ラヴォスの衝突後、半年もしない内に恐竜人の7割が絶滅する。多くは私と同じく爬虫類系の恐竜人種。皆、変温動物であり、気温の変化に対して鈍感であり、寒さで動けなくなって死んでいく
身体が寒さに慣れる事すら追いつかないの程の危険な寒さ。 あまりの異常な速度で世界が凍りついていく。大量の木々を燃やして暖をとっても耐えられない。
やはりラヴォスがもたらしている影響なのか…。
私にできる事は何もないだろう。
親はどうして私を生んだのだろう? こうなる未来をはじめから判っていたはずなのに…。
私の種族は他とは異なる。
強い者が生まれるとき、弱い者から順に力を失っていく。
私が生まれるときなんて、一族全てがその力を失ってしまった。そのせいか私は無限の未来を観ることのできる奇跡のような力を得た訳だが、それでも尚、ラヴォスの飛来から始まる氷河期に対して絶滅を免れる方法が見つからない。
唯一の方法は魔力が宿る猿人に頼ることだが、感情的な面でも外交的な面でも困難が付きまとうだろう。
食糧が圧倒的に不足するこの世界において上手く立ち回っても、恐竜人の0.5%しか生き残れない。猿人に多くを譲歩、弾圧されたりを受け入れて2%が生き残れる程度。

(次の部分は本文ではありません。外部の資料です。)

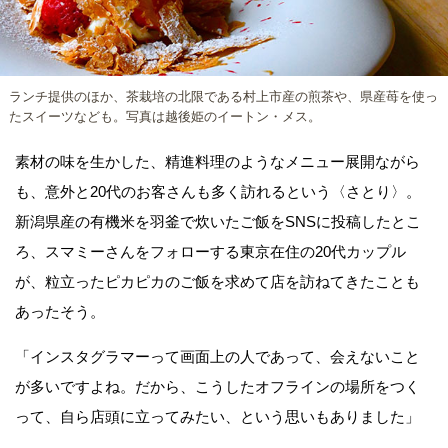
ランチ提供のほか、茶栽培の北限である村上市産の煎茶や、県産苺を使っ
たスイーツなども。写真は越後姫のイートン・メス。
素材の味を生かした、精進料理のようなメニュー展開ながら
も、意外と20代のお客さんも多く訪れるという〈さとり〉。
新潟県産の有機米を羽釜で炊いたご飯をSNSに投稿したとこ
ろ、スマミーさんをフォローする東京在住の20代カップル
が、粒立ったピカピカのご飯を求めて店を訪ねてきたことも
あったそう。
「インスタグラマーって画面上の人であって、会えないこと
が多いですよね。だから、こうしたオフラインの場所をつく
って、自ら店頭に立ってみたい、という思いもありました」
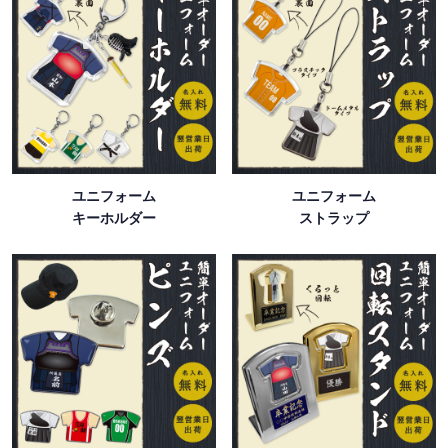
ユニフォーム
ユニフォーム
キーホルダー
ストラップ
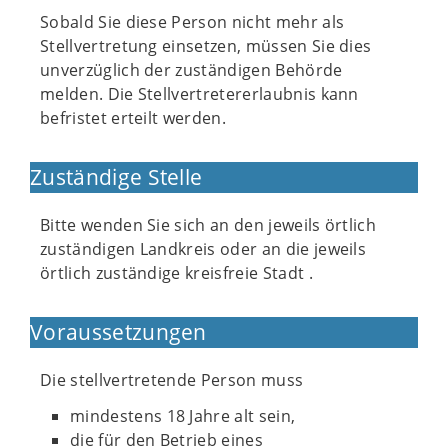
Sobald Sie diese Person nicht mehr als
Stellvertretung einsetzen, müssen Sie dies
unverzüglich der zuständigen Behörde
melden. Die Stellvertretererlaubnis kann
befristet erteilt werden.
Zuständige Stelle
Bitte wenden Sie sich an den jeweils örtlich
zuständigen Landkreis oder an die jeweils
örtlich zuständige kreisfreie Stadt .
Voraussetzungen
Die stellvertretende Person muss
mindestens 18 Jahre alt sein,
die für den Betrieb eines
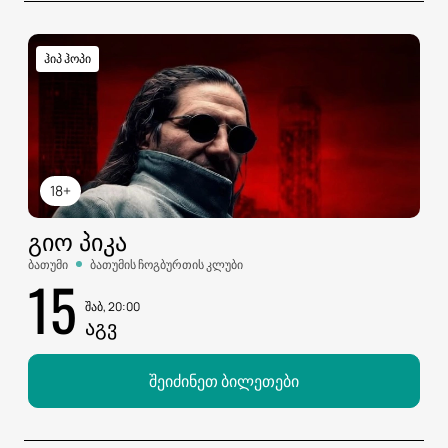
ჰიპ ჰოპი
18+
ᲒᲘᲝ ᲞᲘᲙᲐ
ბათუმი
ბათუმის ჩოგბურთის კლუბი
15
შაბ, 20:00
ᲐᲒᲕ
შეიძინეთ ბილეთები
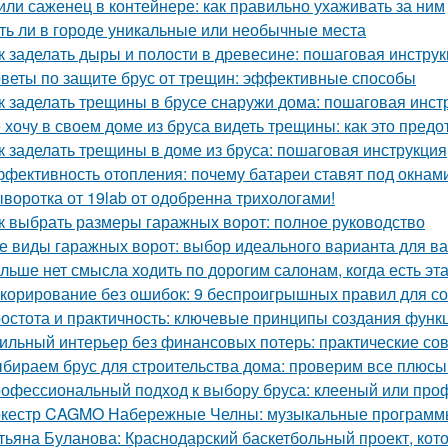
или саженец в контейнере: как правильно ухаживать за ним
ть ли в городе уникальные или необычные места
к заделать дыры и полости в древесине: пошаговая инстру
веты по защите брус от трещин: эффективные способы
к заделать трещины в брусе снаружи дома: пошаговая инст
 хочу в своем доме из бруса видеть трещины: как это предо
к заделать трещины в доме из бруса: пошаговая инструкция
фективность отопления: почему батареи ставят под окнам
воротка от 19lab от одобренна трихологами!
к выбрать размеры гаражных ворот: полное руководство
е виды гаражных ворот: выбор идеального варианта для в
льше нет смысла ходить по дорогим салонам, когда есть э
корирование без ошибок: 9 беспроигрышных правил для со
остота и практичность: ключевые принципы создания функ
ильный интерьер без финансовых потерь: практические со
бираем брус для строительства дома: проверим все плюсы
офессиональный подход к выбору бруса: клееный или пр
кестр CAGMO Набережные Челны: музыкальные программы
тьяна Буланова: Краснодарский баскетбольный проект, кот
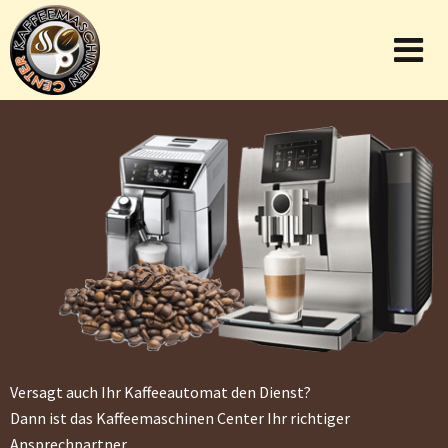
Versagt auch Ihr Kaffeeautomat den Dienst?
Dann ist das Kaffeemaschinen Center Ihr richtiger
Ansprechpartner.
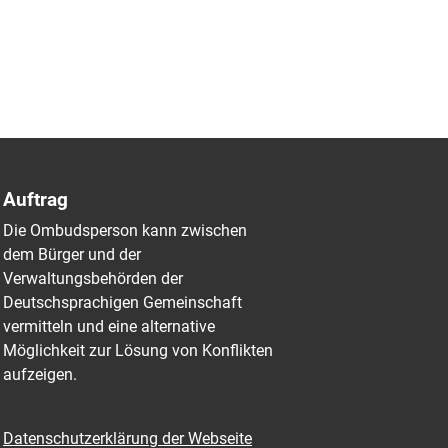
Auftrag
Die Ombudsperson kann zwischen
dem Bürger und der
Verwaltungsbehörden der
Deutschsprachigen Gemeinschaft
vermitteln und eine alternative
Möglichkeit zur Lösung von Konflikten
aufzeigen.
Datenschutzerklärung der Webseite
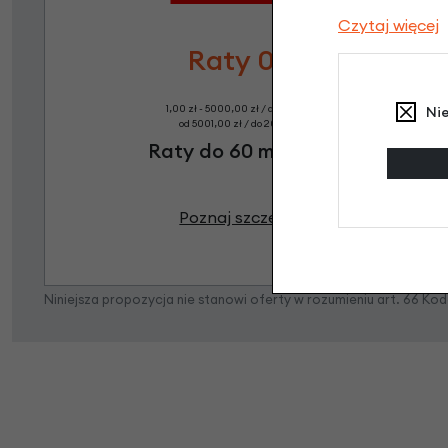
Czytaj więcej
Raty 0%
1,00 zł - 5000,00 zł / do 10 rat 0%
Ni
od 5001,00 zł / do 20 rat 0%
Raty do 60 miesięcy
Poznaj szczegóły
Niniejsza propozycja nie stanowi oferty w rozumieniu art. 66 K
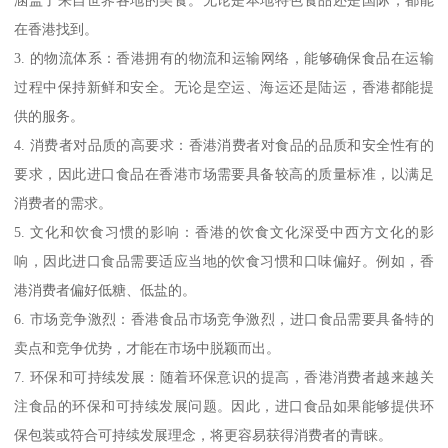
涵盖了来自世界各地的美食。无论是本地特色食品还是国际，都能
在香港找到。
3. 的物流体系：香港拥有的物流和运输网络，能够确保食品在运输
过程中保持新鲜和安全。无论是空运、海运还是陆运，香港都能提
供的服务。
4. 消费者对品质的高要求：香港消费者对食品的品质和安全性有的
要求，因此进口食品在香港市场需要具备较高的质量标准，以满足
消费者的需求。
5. 文化和饮食习惯的影响：香港的饮食文化深受中西方文化的影
响，因此进口食品需要适应当地的饮食习惯和口味偏好。例如，香
港消费者偏好低糖、低盐的。
6. 市场竞争激烈：香港食品市场竞争激烈，进口食品需要具备特的
卖点和竞争优势，才能在市场中脱颖而出。
7. 环保和可持续发展：随着环保意识的提高，香港消费者越来越关
注食品的环保和可持续发展问题。因此，进口食品如果能够提供环
保包装或符合可持续发展理念，将更容易获得消费者的青睐。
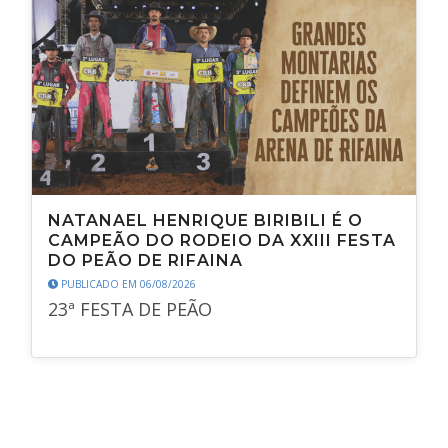
NATANAEL HENRIQUE BIRIBILI É O
CAMPEÃO DO RODEIO DA XXIII FESTA
DO PEÃO DE RIFAINA
PUBLICADO EM 06/08/2026
23ª FESTA DE PEÃO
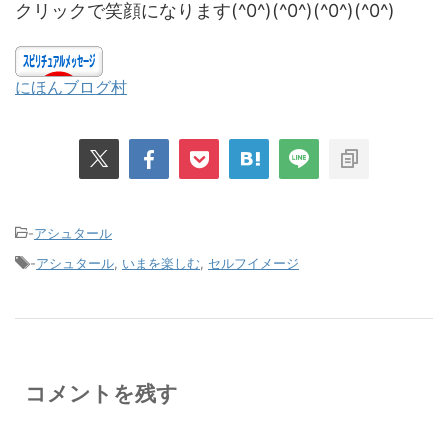
クリックで笑顔になります(^0^)(^0^)(^0^)(^0^)
にほんブログ村
-
アシュタール
-
アシュタール
,
いまを楽しむ
,
セルフイメージ
コメントを残す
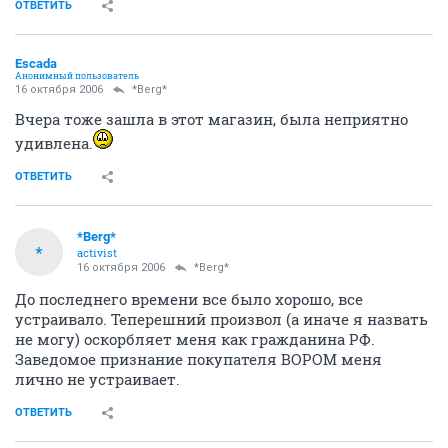
ОТВЕТИТЬ
Escada
Анонимный пользователь
16 октября 2006
*Berg*
Вчера тоже зашла в этот магазин, была неприятно
удивлена.
ОТВЕТИТЬ
*Berg*
*
activist
16 октября 2006
*Berg*
До последнего времени все было хорошо, все
устраивало. Теперешний произвол (а иначе я назвать
не могу) оскорбляет меня как гражданина РФ.
Заведомое признание покупателя ВОРОМ меня
лично не устраивает.
ОТВЕТИТЬ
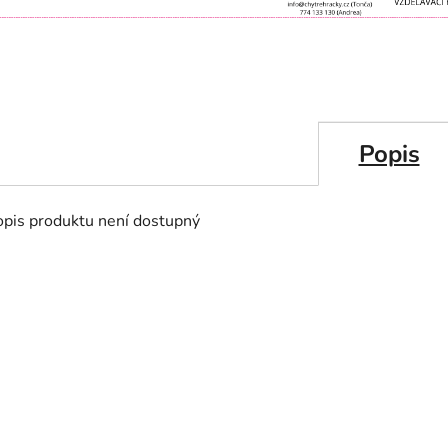
Popis
opis produktu není dostupný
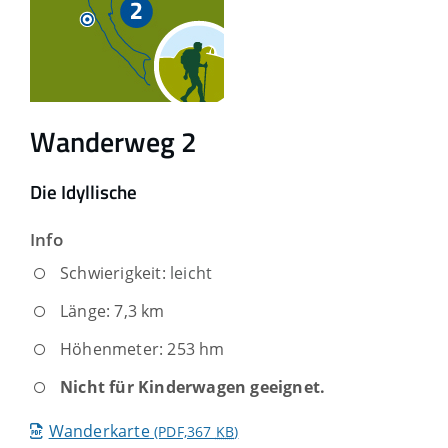
Wanderweg 2
Die Idyllische
Info
Schwierigkeit:
leicht
Länge: 7,3 km
Höhenmeter: 253 hm
Nicht für Kinderwagen geeignet.
Wanderkarte
(PDF,367
KB
)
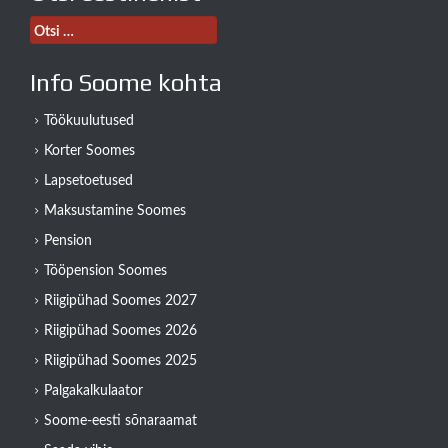
Otsi:
Info Soome kohta
Töökuulutused
Korter Soomes
Lapsetoetused
Maksustamine Soomes
Pension
Tööpension Soomes
Riigipühad Soomes 2027
Riigipühad Soomes 2026
Riigipühad Soomes 2025
Palgakalkulaator
Soome-eesti sõnaraamat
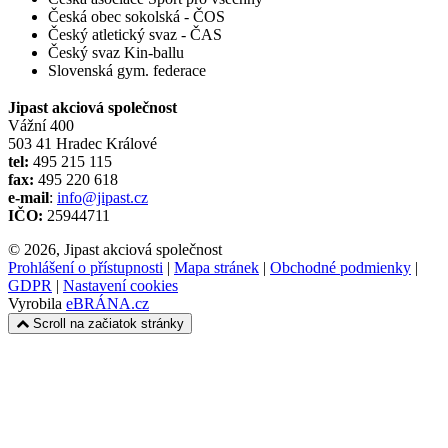
Česká obec sokolská - ČOS
Český atletický svaz - ČAS
Český svaz Kin-ballu
Slovenská gym. federace
Jipast akciová společnost
Vážní 400
503 41 Hradec Králové
tel:
495 215 115
fax:
495 220 618
e-mail
:
info@jipast.cz
IČO:
25944711
© 2026, Jipast akciová společnost
Prohlášení o přístupnosti
|
Mapa stránek
|
Obchodné podmienky
|
GDPR
|
Nastavení cookies
Vyrobila
eBRÁNA.cz
Scroll na začiatok stránky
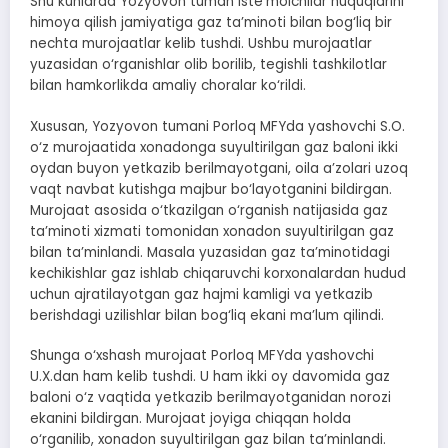
Shu kunlarda Yozyovon tuman iste’molchilar huquqlarini
himoya qilish jamiyatiga gaz ta’minoti bilan bog‘liq bir
nechta murojaatlar kelib tushdi. Ushbu murojaatlar
yuzasidan o‘rganishlar olib borilib, tegishli tashkilotlar
bilan hamkorlikda amaliy choralar ko‘rildi.
Xususan, Yozyovon tumani Porloq MFYda yashovchi S.O.
o‘z murojaatida xonadonga suyultirilgan gaz baloni ikki
oydan buyon yetkazib berilmayotgani, oila a’zolari uzoq
vaqt navbat kutishga majbur bo‘layotganini bildirgan.
Murojaat asosida o‘tkazilgan o‘rganish natijasida gaz
ta’minoti xizmati tomonidan xonadon suyultirilgan gaz
bilan ta’minlandi. Masala yuzasidan gaz ta’minotidagi
kechikishlar gaz ishlab chiqaruvchi korxonalardan hudud
uchun ajratilayotgan gaz hajmi kamligi va yetkazib
berishdagi uzilishlar bilan bog‘liq ekani ma’lum qilindi.
Shunga o‘xshash murojaat Porloq MFYda yashovchi
U.X.dan ham kelib tushdi. U ham ikki oy davomida gaz
baloni o‘z vaqtida yetkazib berilmayotganidan norozi
ekanini bildirgan. Murojaat joyiga chiqqan holda
o‘rganilib, xonadon suyultirilgan gaz bilan ta’minlandi.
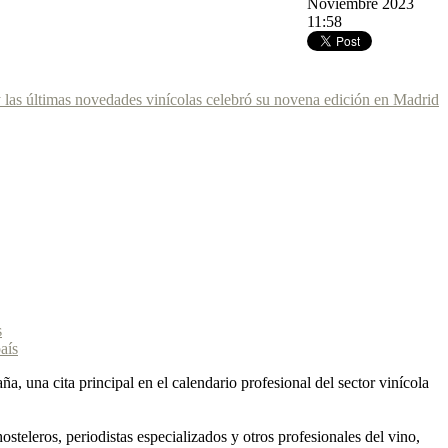
Noviembre 2023
11:58
 las últimas novedades vinícolas celebró su novena edición en Madrid
s
 una cita principal en el calendario profesional del sector vinícola
teleros, periodistas especializados y otros profesionales del vino,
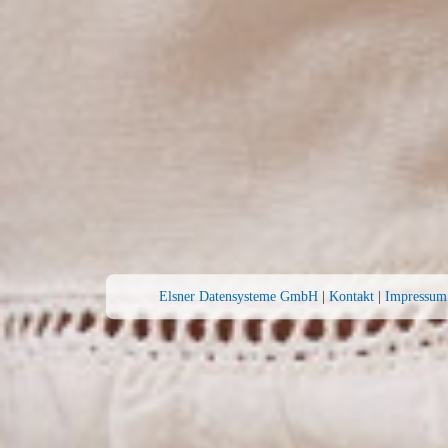
Elsner Datensysteme GmbH
|
Kontakt
|
Impressum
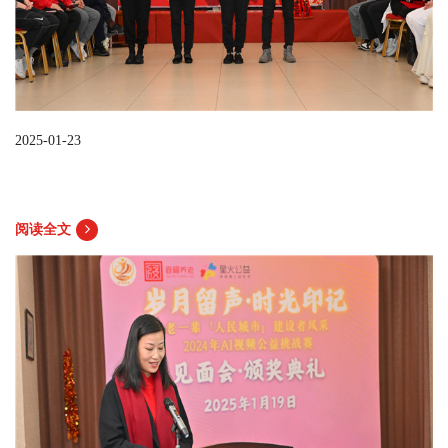
2025-01-23
阅读全文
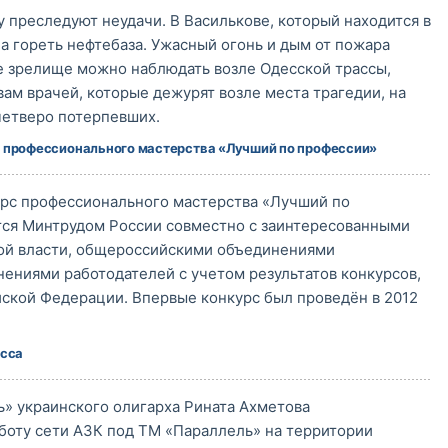
 преследуют неудачи. В Василькове, который находится в
ла гореть нефтебаза. Ужасный огонь и дым от пожара
е зрелище можно наблюдать возле Одесской трассы,
вам врачей, которые дежурят возле места трагедии, на
четверо потерпевших.
 профессионального мастерства «Лучший по профессии»
рс профессионального мастерства «Лучший по
ся Минтрудом России совместно с заинтересованными
ой власти, общероссийскими объединениями
ениями работодателей с учетом результатов конкурсов,
ской Федерации. Впервые конкурс был проведён в 2012
асса
» украинского олигарха Рината Ахметова
боту сети АЗК под ТМ «Параллель» на территории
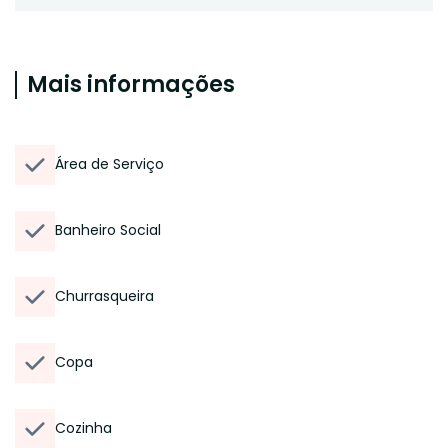
Mais informações
Área de Serviço
Banheiro Social
Churrasqueira
Copa
Cozinha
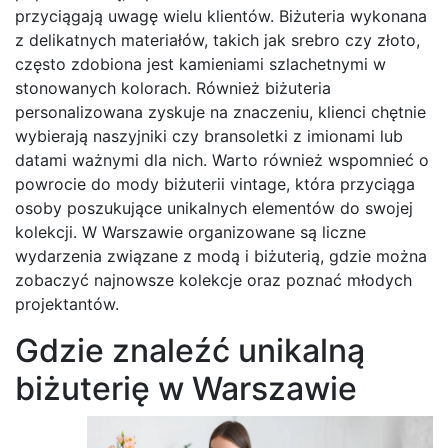
przyciągają uwagę wielu klientów. Biżuteria wykonana
z delikatnych materiałów, takich jak srebro czy złoto,
często zdobiona jest kamieniami szlachetnymi w
stonowanych kolorach. Również biżuteria
personalizowana zyskuje na znaczeniu, klienci chętnie
wybierają naszyjniki czy bransoletki z imionami lub
datami ważnymi dla nich. Warto również wspomnieć o
powrocie do mody biżuterii vintage, która przyciąga
osoby poszukujące unikalnych elementów do swojej
kolekcji. W Warszawie organizowane są liczne
wydarzenia związane z modą i biżuterią, gdzie można
zobaczyć najnowsze kolekcje oraz poznać młodych
projektantów.
Gdzie znaleźć unikalną
biżuterię w Warszawie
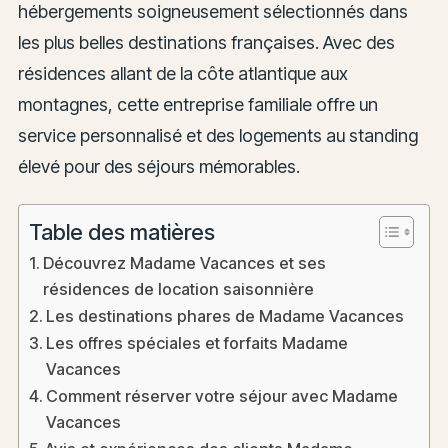
hébergements soigneusement sélectionnés dans
les plus belles destinations françaises. Avec des
résidences allant de la côte atlantique aux
montagnes, cette entreprise familiale offre un
service personnalisé et des logements au standing
élevé pour des séjours mémorables.
Table des matières
Découvrez Madame Vacances et ses
résidences de location saisonnière
Les destinations phares de Madame Vacances
Les offres spéciales et forfaits Madame
Vacances
Comment réserver votre séjour avec Madame
Vacances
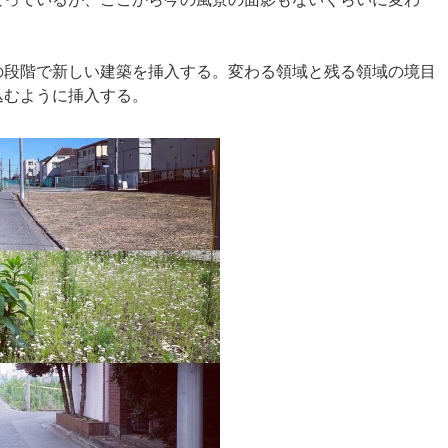
の段階で新しい建築を挿入する。変わる領域と残る領域の境目
込むように挿入する。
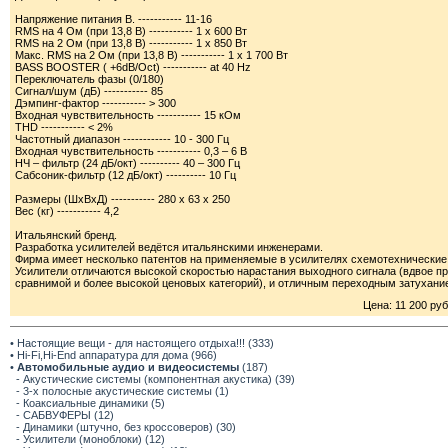
Напряжение питания В. ----------- 11-16
RMS на 4 Ом (при 13,8 В) ----------- 1 х 600 Вт
RMS на 2 Ом (при 13,8 В) ----------- 1 х 850 Вт
Макс. RMS на 2 Ом (при 13,8 В) ----------- 1 х 1 700 Вт
BASS BOOSTER ( +6dB/Oct) ----------- at 40 Hz
Переключатель фазы (0/180)
Сигнал/шум (дБ) ----------- 85
Дэмпинг-фактор ----------- > 300
Входная чувствительность ----------- 15 кОм
THD ----------- < 2%
Частотный диапазон ------------ 10 - 300 Гц
Входная чувствительность ----------- 0,3 – 6 В
НЧ – фильтр (24 дБ/окт) ---------- 40 – 300 Гц
Сабсоник-фильтр (12 дБ/окт) ---------- 10 Гц
Размеры (ШхВхД) ----------- 280 х 63 х 250
Вес (кг) ----------- 4,2
Итальянский бренд.
Разработка усилителей ведётся итальянскими инженерами.
Фирма имеет несколько патентов на применяемые в усилителях схемотехнические
Усилители отличаются высокой скоростью нарастания выходного сигнала (вдвое 
сравнимой и более высокой ценовых категорий), и отличным переходным затухани
Цена: 11 200 руб
• Настоящие вещи - для настоящего отдыха!!! (333)
• Hi-Fi,Hi-End аппаратура для дома (966)
•
Автомобильные аудио и видеосистемы
(187)
- Акустические системы (компонентная акустика) (39)
- 3-х полосные акустические системы (1)
- Коаксиальные динамики (5)
- САБВУФЕРЫ (12)
- Динамики (штучно, без кроссоверов) (30)
- Усилители (моноблоки) (12)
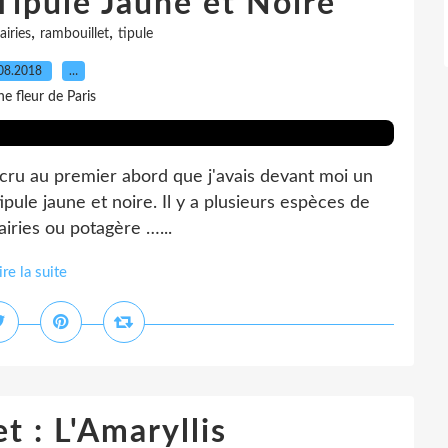
Tipule Jaune et Noire
,
,
airies
rambouillet
tipule
08.2018
…
e fleur de Paris
i cru au premier abord que j'avais devant moi un
ipule jaune et noire. Il y a plusieurs espèces de
rairies ou potagère …...
ire la suite
t : L'Amaryllis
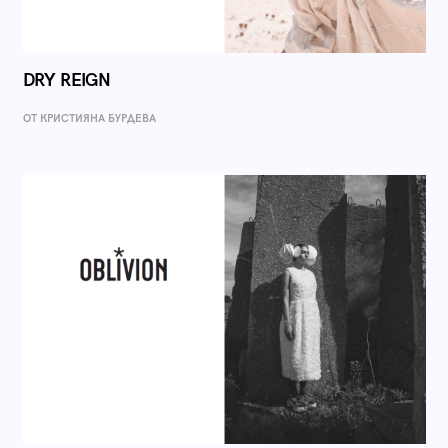
DRY REIGN
ОТ КРИСТИЯНА БУРДЕВА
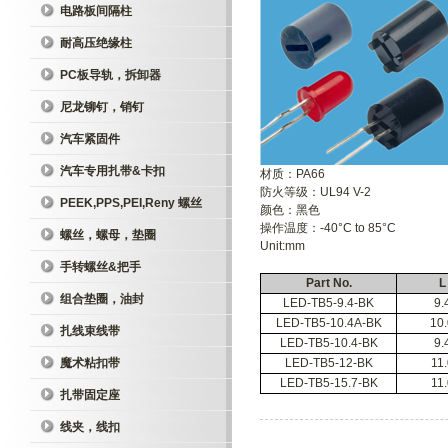
电路板间隔柱
耐高压绝缘柱
PC板导轨，拆卸器
尼龙铆钉，销钉
汽车紧固件
汽车专用扎带&卡扣
材质：PA66
防火等级：UL94 V-2
PEEK,PPS,PEI,Reny 螺丝
颜色：黑色
操作温度：-40°C to 85°C
螺丝，螺母，垫圈
Unit:mm
手转螺丝&把手
Part No.
L
组合垫圈，油封
LED-TB5-9.4-BK
9.
LED-TB5-10.4A-BK
10.
扎线束线带
LED-TB5-10.4-BK
9.
魔术粘扣带
LED-TB5-12-BK
11.
LED-TB5-15.7-BK
11.
扎带固定座
线夹，线扣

先人達がもっと彼らに対して寛容な扱い方をしていたならば…
とはいえ先人らが寛容な世界を作っていたとしてもネガティブである状況ら変わらないと思う。
どうせなら生んでくれなければ良かった。
絶滅する未来は判りきっていたはずなのに…
けれど弱音を吐くことはできない。
私が諦めるということは絶対にありはしない。
私はこれまでどれだけ多くの努力をしたきたか…。
全ては絶滅を回避する為の努力だった。
産まれて直ぐに理解した未来の地獄絵図についてを
それを知りながら産んだ親を恨んだ。
何も知らない無能な者達が日々を生きている姿を見て嫉妬した。
でも、それでも私は誰よりも愛して貰えた。
それが忘れられないから、一族と全種族を代表して、全員を助けると誓ったんだ。
あの猿人達だってそう。
皆に家族がいて愛する人がある。
勿論、例外もあるだろう。
恐竜人に差別されてきた歴史と
家族を失った哀しみを未だに抱えている者達が多くいる。
私よりも不幸な者は探せばいくらでもいるだから。
私が我慢しなければ
けれど
明日が怖い。
目覚めて何も変わらない未来を見てがっかりする。そんな自分をもう観たくない。
眠れない。
耳が痛い。
後頭部がズキンとする。
私が力を得たことで無能になってしまった親達にはもう未来視の力はない。
彼らは私が絶滅を回避してくれる未来を作れることを信じている。嘘でもそのことで彼らを騙し続けなければ皆がパニックになるだけ。より悪い未来がやってくるだけだ。
せめて6か月の猶予があったなら良かった。
ラヴォスの飛来から半年もすれば猿人種の胎児に魔力が宿る現象が来る。その胎児がテレパシーや熱を操って母体を助けることがらはじまって、次々と氷河期に適応する技を生み出していく。そんな未来についてが、もう少し早く訪れてくれたなら…
もっと多くの恐竜人を未来へ残せただろうに…
特別な力が持っていても私は無能だ…。